Il alla s’asseoir au pied d’un arbre couvert de fleurs rouge et orange, un
arbre pour le rêve, pensa-t-il. Il entendit la voix du plus grand lui murmurer
à l’oreille :
—
Hé ti-moun, quand je serai grand, je ferai une loi qui donnera à tous les
enfants le droit de jouer chaque jour !
Alors du flamboyant glissèrent, comme une pluie de rêves, les jouets les plus
extraordinaires.
Manitra
L’enfant allait prendre un jouet, quand à nouveau les branches de l’arbre le soulevèrent, pour l’emmener ailleurs. Elles le déposèrent dans le quartier pauvre d’une grande ville.

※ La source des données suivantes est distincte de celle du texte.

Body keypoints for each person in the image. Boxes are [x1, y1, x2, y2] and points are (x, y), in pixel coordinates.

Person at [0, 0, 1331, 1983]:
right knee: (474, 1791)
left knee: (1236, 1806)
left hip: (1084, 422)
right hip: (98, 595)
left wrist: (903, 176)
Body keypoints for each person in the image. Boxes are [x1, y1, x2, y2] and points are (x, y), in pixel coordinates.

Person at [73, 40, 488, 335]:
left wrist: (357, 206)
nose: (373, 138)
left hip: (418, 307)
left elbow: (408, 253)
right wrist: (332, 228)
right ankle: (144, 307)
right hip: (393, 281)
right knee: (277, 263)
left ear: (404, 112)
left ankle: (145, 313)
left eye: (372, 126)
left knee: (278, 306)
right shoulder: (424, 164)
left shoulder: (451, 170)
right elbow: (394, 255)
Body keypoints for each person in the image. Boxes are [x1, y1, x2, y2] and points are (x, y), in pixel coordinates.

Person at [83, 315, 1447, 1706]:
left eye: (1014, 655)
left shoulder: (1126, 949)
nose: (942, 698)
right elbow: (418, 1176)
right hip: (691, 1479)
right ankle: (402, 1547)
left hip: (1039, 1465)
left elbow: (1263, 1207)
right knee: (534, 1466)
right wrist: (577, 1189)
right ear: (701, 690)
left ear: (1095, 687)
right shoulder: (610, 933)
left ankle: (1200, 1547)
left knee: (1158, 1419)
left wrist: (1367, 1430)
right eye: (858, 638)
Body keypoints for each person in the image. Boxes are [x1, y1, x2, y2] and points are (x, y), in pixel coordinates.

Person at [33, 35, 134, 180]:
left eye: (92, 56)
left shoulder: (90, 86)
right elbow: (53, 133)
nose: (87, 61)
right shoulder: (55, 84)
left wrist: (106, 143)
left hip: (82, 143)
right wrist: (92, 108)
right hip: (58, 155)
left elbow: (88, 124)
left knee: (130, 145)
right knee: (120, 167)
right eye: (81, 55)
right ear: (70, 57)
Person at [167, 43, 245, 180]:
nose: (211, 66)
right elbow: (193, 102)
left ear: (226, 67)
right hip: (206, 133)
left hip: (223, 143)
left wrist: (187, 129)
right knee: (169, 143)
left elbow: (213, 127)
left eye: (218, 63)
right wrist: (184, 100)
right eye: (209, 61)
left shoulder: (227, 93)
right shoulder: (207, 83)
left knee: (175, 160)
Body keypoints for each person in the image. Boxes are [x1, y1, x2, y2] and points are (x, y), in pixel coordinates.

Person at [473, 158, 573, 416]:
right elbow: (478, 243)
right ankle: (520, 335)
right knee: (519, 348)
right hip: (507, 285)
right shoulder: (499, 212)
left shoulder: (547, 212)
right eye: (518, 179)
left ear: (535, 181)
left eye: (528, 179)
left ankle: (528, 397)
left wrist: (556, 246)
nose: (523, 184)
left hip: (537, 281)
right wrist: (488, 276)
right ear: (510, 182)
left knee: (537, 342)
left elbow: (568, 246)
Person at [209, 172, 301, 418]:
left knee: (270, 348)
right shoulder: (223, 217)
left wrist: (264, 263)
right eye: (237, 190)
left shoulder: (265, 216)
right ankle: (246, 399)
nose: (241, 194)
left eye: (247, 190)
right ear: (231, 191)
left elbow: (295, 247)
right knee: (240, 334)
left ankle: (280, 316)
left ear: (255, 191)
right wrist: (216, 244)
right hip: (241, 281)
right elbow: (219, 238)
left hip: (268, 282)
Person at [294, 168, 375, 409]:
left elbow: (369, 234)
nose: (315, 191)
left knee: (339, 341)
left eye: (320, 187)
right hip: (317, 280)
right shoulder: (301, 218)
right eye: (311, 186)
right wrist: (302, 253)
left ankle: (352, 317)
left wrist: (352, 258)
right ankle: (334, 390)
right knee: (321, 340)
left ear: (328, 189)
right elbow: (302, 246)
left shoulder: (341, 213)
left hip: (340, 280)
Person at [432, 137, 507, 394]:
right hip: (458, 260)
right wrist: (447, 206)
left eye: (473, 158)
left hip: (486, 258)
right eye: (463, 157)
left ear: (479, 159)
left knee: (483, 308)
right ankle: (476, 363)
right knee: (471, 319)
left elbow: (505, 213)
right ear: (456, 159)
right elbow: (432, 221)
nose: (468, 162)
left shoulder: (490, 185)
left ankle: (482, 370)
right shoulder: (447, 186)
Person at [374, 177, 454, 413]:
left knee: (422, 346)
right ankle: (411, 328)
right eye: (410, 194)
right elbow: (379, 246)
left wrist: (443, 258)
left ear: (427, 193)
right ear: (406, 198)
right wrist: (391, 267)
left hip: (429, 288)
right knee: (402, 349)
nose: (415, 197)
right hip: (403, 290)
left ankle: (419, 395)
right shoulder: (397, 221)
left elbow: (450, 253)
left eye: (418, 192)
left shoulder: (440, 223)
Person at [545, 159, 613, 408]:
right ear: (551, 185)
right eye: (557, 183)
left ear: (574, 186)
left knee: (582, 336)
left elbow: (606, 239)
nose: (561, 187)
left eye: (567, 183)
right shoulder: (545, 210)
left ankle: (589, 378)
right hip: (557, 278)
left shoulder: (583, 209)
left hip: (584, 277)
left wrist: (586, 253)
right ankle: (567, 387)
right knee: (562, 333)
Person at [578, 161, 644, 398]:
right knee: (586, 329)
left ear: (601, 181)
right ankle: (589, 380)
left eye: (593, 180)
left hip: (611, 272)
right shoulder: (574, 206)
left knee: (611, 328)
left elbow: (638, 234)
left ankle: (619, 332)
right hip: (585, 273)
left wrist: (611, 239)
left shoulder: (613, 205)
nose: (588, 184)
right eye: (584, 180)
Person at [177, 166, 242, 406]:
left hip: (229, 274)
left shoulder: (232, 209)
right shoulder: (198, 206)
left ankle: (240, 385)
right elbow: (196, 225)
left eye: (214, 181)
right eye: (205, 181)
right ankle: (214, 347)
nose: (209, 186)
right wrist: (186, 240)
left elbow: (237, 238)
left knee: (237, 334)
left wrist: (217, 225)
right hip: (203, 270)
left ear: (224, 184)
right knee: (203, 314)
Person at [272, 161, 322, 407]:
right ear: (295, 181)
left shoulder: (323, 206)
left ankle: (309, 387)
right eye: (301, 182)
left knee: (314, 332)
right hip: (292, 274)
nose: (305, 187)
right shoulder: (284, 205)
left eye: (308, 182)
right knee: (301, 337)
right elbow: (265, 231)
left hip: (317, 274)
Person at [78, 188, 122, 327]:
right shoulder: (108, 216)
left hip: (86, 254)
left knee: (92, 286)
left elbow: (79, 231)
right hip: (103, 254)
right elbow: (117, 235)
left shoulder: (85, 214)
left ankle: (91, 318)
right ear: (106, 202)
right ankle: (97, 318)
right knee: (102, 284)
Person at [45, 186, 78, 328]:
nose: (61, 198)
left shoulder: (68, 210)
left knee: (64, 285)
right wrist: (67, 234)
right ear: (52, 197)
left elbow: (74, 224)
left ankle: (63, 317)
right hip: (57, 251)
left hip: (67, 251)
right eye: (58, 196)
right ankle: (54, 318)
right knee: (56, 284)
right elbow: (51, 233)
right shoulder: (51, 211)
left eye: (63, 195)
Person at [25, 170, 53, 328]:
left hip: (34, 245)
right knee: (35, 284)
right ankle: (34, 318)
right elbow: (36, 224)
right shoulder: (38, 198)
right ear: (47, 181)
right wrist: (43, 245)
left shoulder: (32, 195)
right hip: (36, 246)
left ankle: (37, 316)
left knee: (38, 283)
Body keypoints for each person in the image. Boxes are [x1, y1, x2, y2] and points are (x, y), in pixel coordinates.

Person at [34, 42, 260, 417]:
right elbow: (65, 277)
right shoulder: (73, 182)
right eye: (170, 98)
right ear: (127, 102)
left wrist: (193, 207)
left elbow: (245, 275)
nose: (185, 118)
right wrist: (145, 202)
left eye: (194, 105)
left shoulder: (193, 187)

— Ces maisons sont fabriquées avec des cartons. Comment font les gens pour
vivre dedans quand il pleut ?
Une petite fille lui répondit. Elle était vêtue d’une robe sale et trouée, ses
mains étaient noires de poussière de charbon :
— Je suis Manitra ! Quand il pleut, on ajoute des grands plastiques, c’est tout
! boeh boeh
!
— Ça veut dire quoi, boeh,
boeh ?
— Charbon, charbon ! Je ramasse des boulets de charbon, et je crie boeh boeh dans les rues pour les vendre ; avec l’argent, je peux acheter du riz et des haricots !
En parlant, Manitra toussait après chaque phrase, par quintes aiguës :
— Tu es malade ?
— Ici, les enfants qui ramassent le charbon toussent ; c’est la poussière qui irrite nos poumons.
— Mais tu n’as pas de sirop ?
— Il faut de l’argent pour se soigner !
Un bébé courut se blottir contre Manitra ; ses jambes étaient couvertes de plaies.
— C’est mon petit frère.
— Il faut soigner ses jambes !
— Je sais, mais pour cela, aujourd’hui, je dois ramasser et vendre cinquante boulets pour acheter une pommade. C’est très difficile !
L’enfant fouilla au fond de ses poches et fit tomber sur le sol une feuille du chêne. En quelques secondes, un baobab majestueux se dressa, portant des guirlandes de médicaments et de vitamines.
Manitra choisit ce qu’il fallait pour soigner son petit frère.